→ Records for processing:
━━━━━━

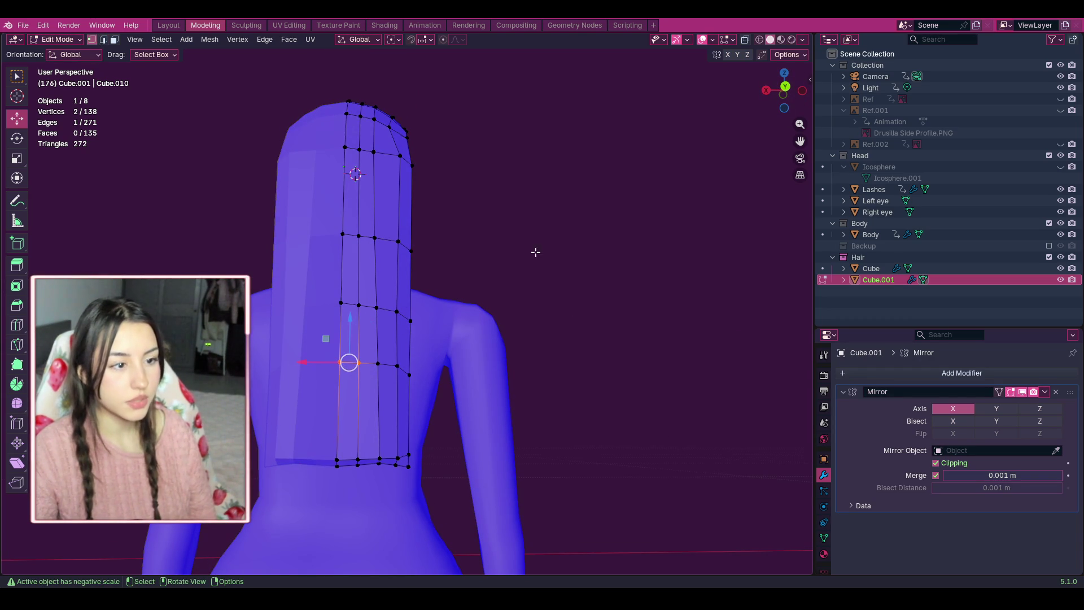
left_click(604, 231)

━━━━━━

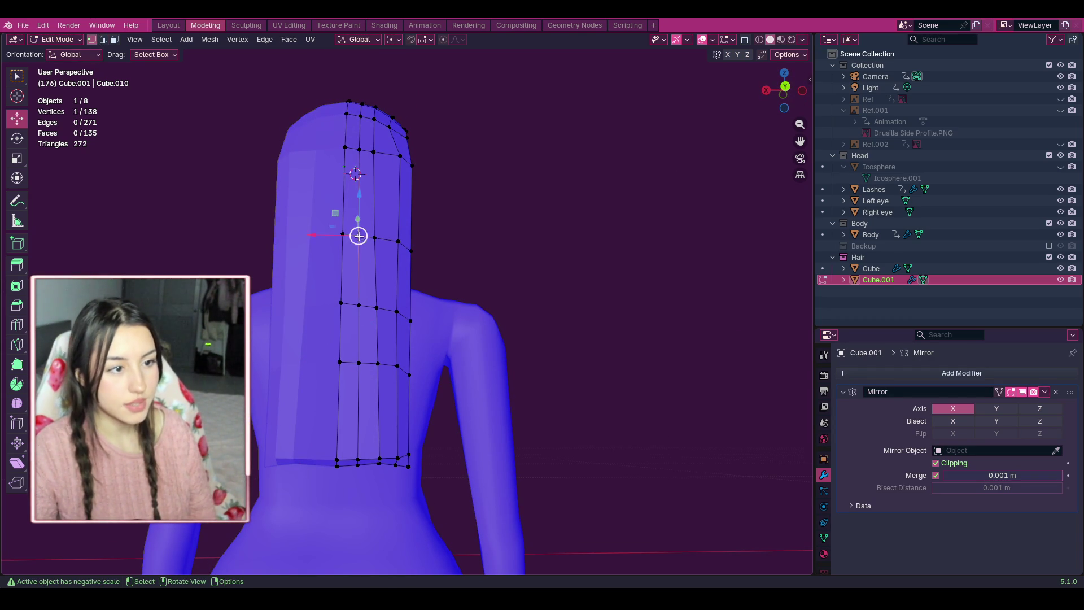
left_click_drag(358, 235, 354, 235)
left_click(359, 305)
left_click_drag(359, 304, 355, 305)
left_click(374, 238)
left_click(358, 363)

━━━━━━

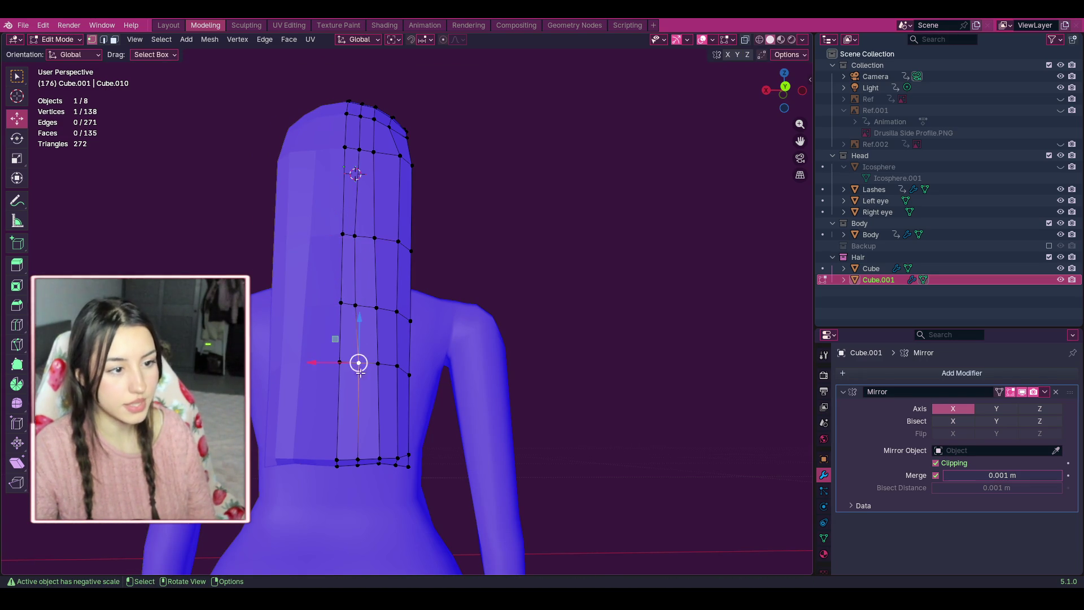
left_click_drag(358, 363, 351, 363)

━━━━━━

Restate word for word the entries above from the line with "left_click(359, 305)" through the line with "left_click(358, 363)", inclusive, leaving out everything else.

left_click(359, 305)
left_click_drag(359, 304, 355, 305)
left_click(374, 238)
left_click(358, 363)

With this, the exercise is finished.